In his heart, he might not want to move, but his mouth may have betrayed him.
As HSBC Holdings plc (00005.HK) ponders a plan to move its headquarters from London in what is understood to be a quest for more freedom from regulators, chief executive Stuart Gulliver sparked fresh speculation with an atypical opening to a conference call on the bank’s results.
“Good afternoon from Hong Kong,” Gulliver said, kicking off the media teleconference Tuesday.
Gulliver doesn’t usually state his location during the video conference — which he introduced in 2011 — as sharp-eyed Apple Daily noted.
His usual line is: “Good morning British friends, good afternoon Hong Kong”.
One possible interpretation is he no longer has so many British friends in the wake of the bank’s multiple scandals.
Another is that he is trying to make this greeting the new normal for the global banking giant.
After all, the bank used to call itself the “Hongkong and Shanghai Banking Corporation”.
The deliberate disclosure last month that HSBC was studying a plan to move its headquarters from London (back to Hong Kong is the most popular guess) provided a much needed boost to its shares, which rose over 5 percent in the past two weeks.
Speculators hope a homecoming to the city where the “Hong Kong Bank” is still venerated by many will unlock more value.
The warm reception to the disclosure must not have gone unnoticed by the bank, although many still think it is rather unlikely for HSBC to move back to Hong Kong after departing in 1992 when it bought Britain’s Midland Bank.
Availability of the manpower to manage a global bank is one issue, but more importantly, does the bank, Europe’s biggest, really want to leave its comfort zone and come home to roost in this small city?
Gulliver said Tuesday the bank’s review of its domicile would “take months not years”. He said details will be given of the methodology of the review at an investor update on June 9.
If HSBC does move its headquarters, Gulliver said, only about 250 of its 48,000 staff in Britain would leave London.
Meanwhile, tycoon Li Ka-shing has picked an auspicious stock code for his new real estate flagship, CK Property Holdings Ltd. (CK Property).
The lucky number is “1113”, Ming Pao Daily reported.

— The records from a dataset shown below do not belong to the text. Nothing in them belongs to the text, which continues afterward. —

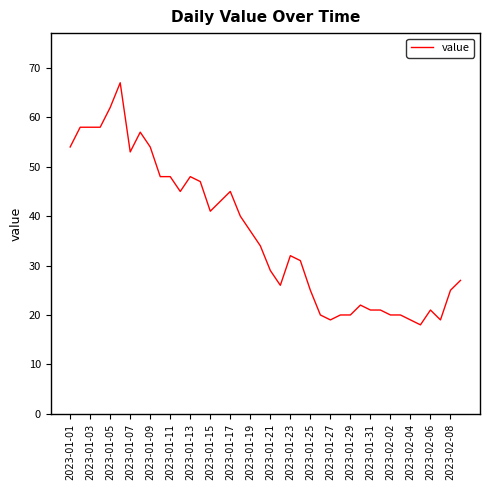

What is the difference between the maximum and minimum values?

49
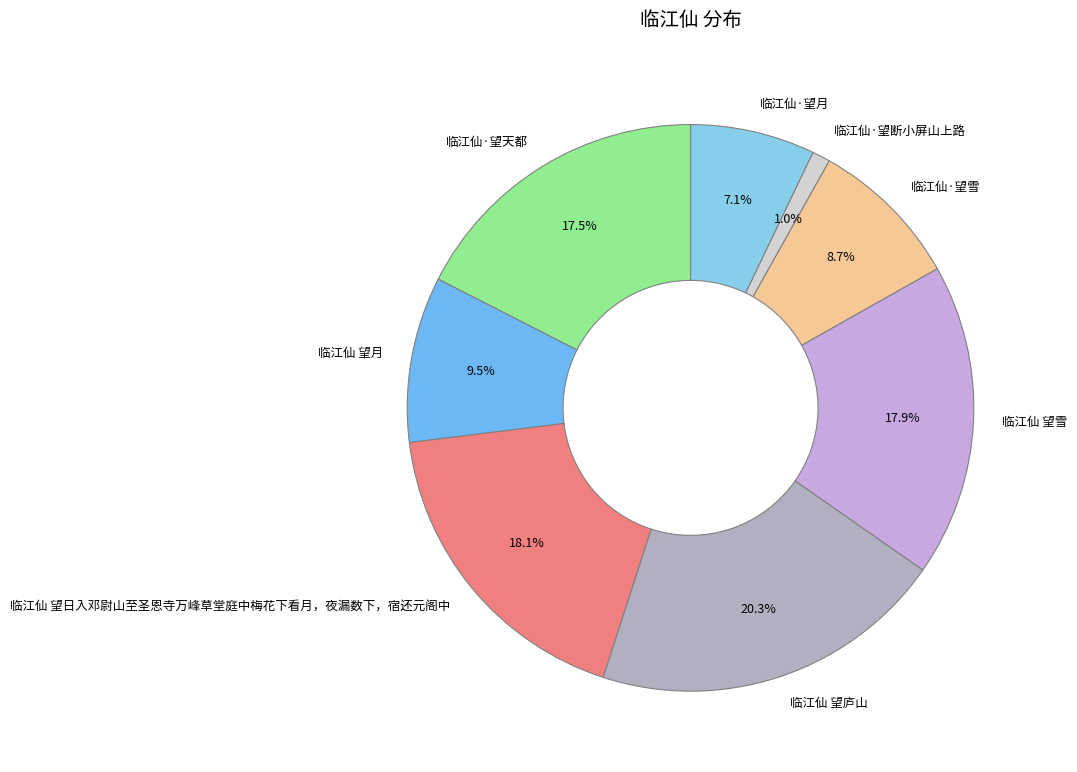

Is there any slice that represents more than half of the pie?

No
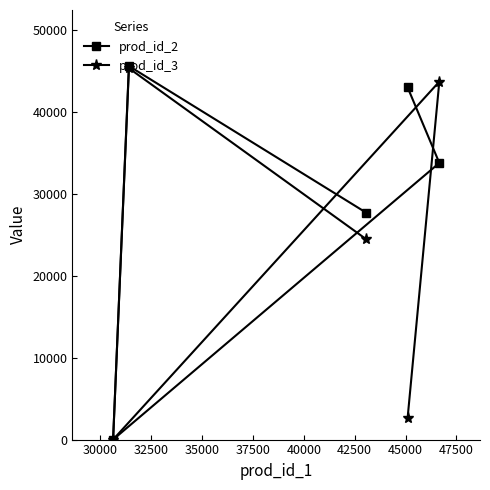

At how many categories does at least one series exceed 34966?

3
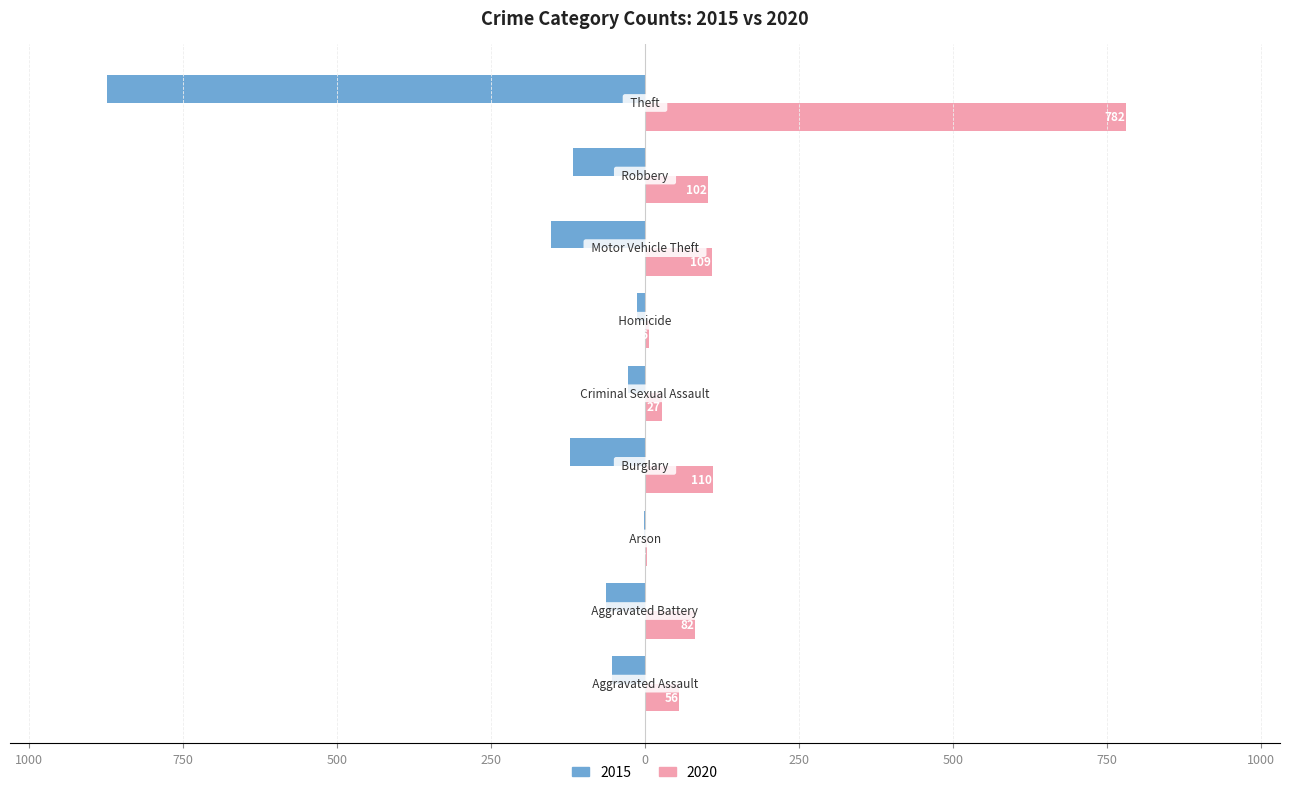

What are all the series names shown in the legend?

2015, 2020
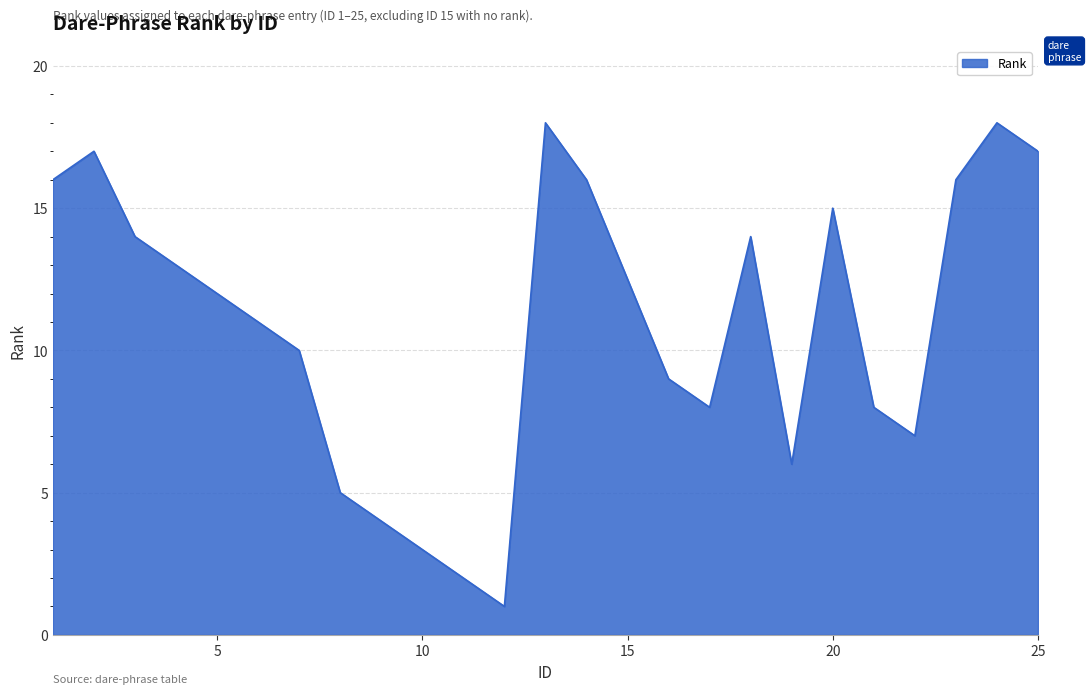

What is the greatest value displayed?

18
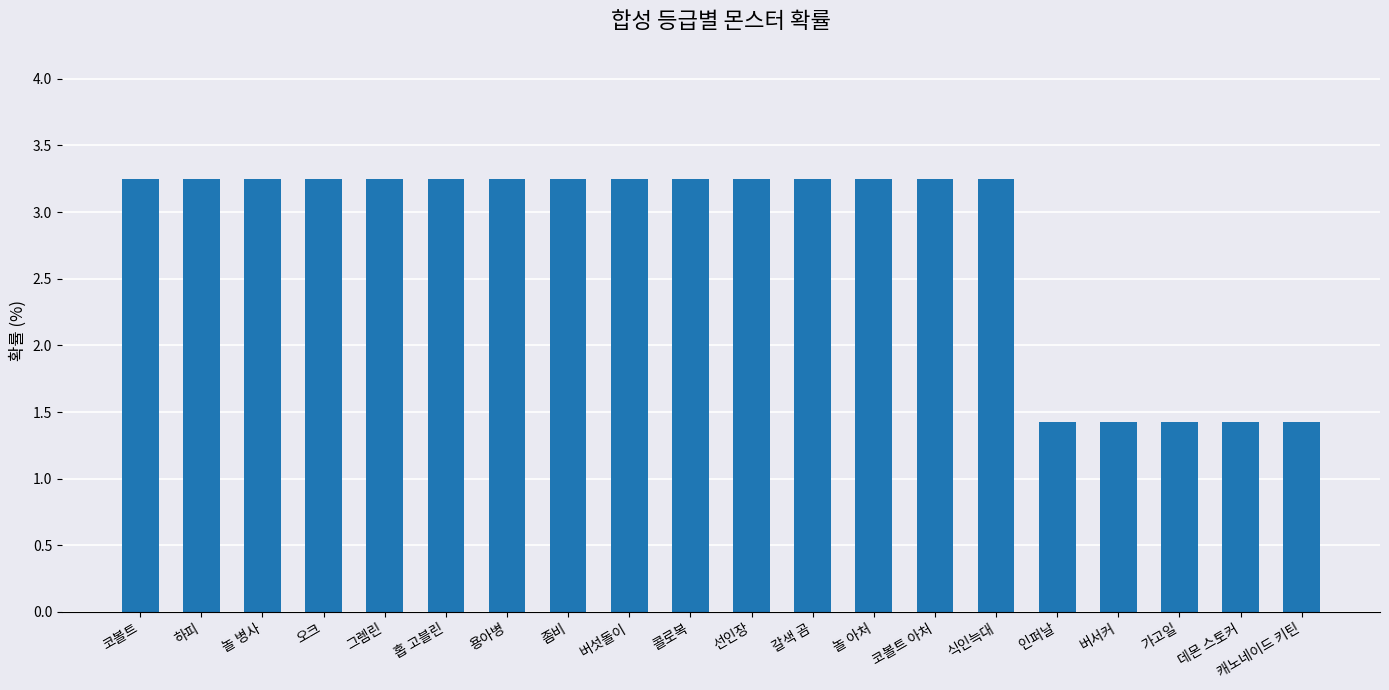

Approximately how many times larger is the value at 코볼트 compared to 오크?

1.0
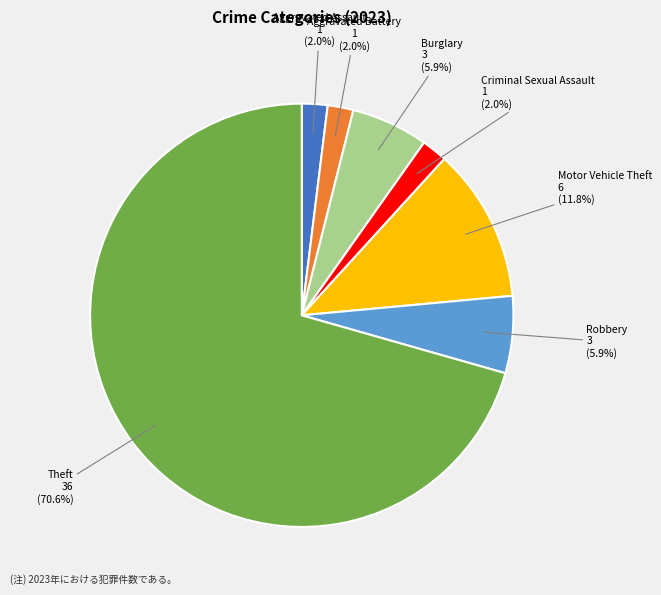

To the nearest percent, what portion does Motor Vehicle Theft represent?

12%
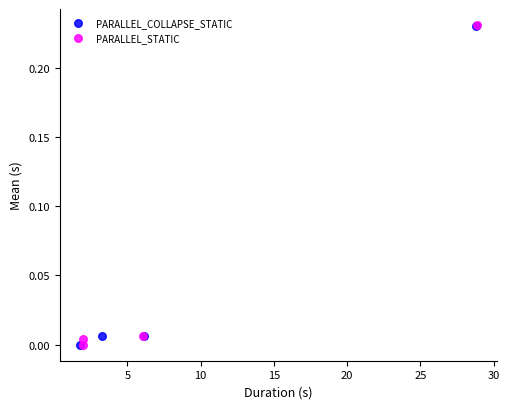

Which series has the widest spread of Y values?

PARALLEL_STATIC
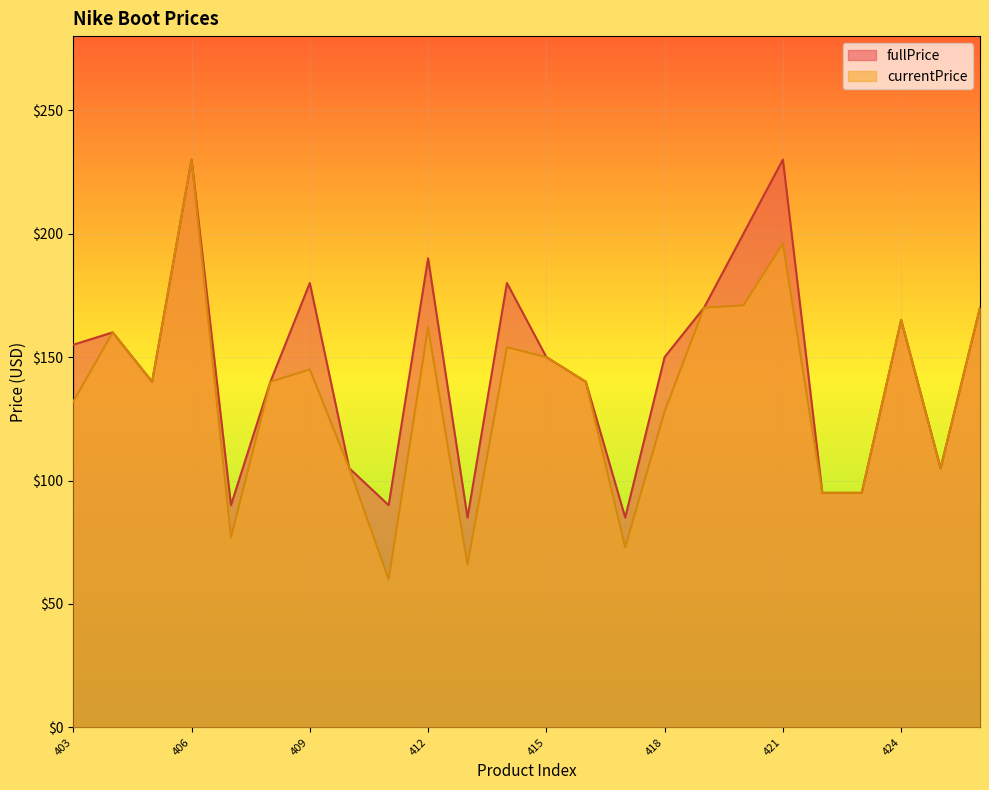

What is the sum of all fullPrice values?

3500.0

It incorporates the codes for CK Hutchison Holdings Ltd. (CKH, 00001.HK) and Hutchison Whampoa Ltd. (00013.HK), which CKH is taking private.
CK Property, which merges the real estate holdings of the former Cheung Kong (Holdings) Ltd. and Hutchison Whampoa, will debut on the Hong Kong stock exchange June 3 with a net asset value of HK$420 billion (US$54.2 billion).
Hutchison’s lucky code of 13 would have been nice for CK Property, putting it in the same band of stock codes as rivals Henderson Land Development Co. Ltd. (00012.HK), Sun Hung Kai Properties Ltd. (00016.HK) and New World Development Co. Ltd. (00017.HK). They are the four biggest property names in Hong Kong.
We shall watch with interest to see who will be the next lucky owner of the code 13, once used for a magic company that can fire on all cylinders.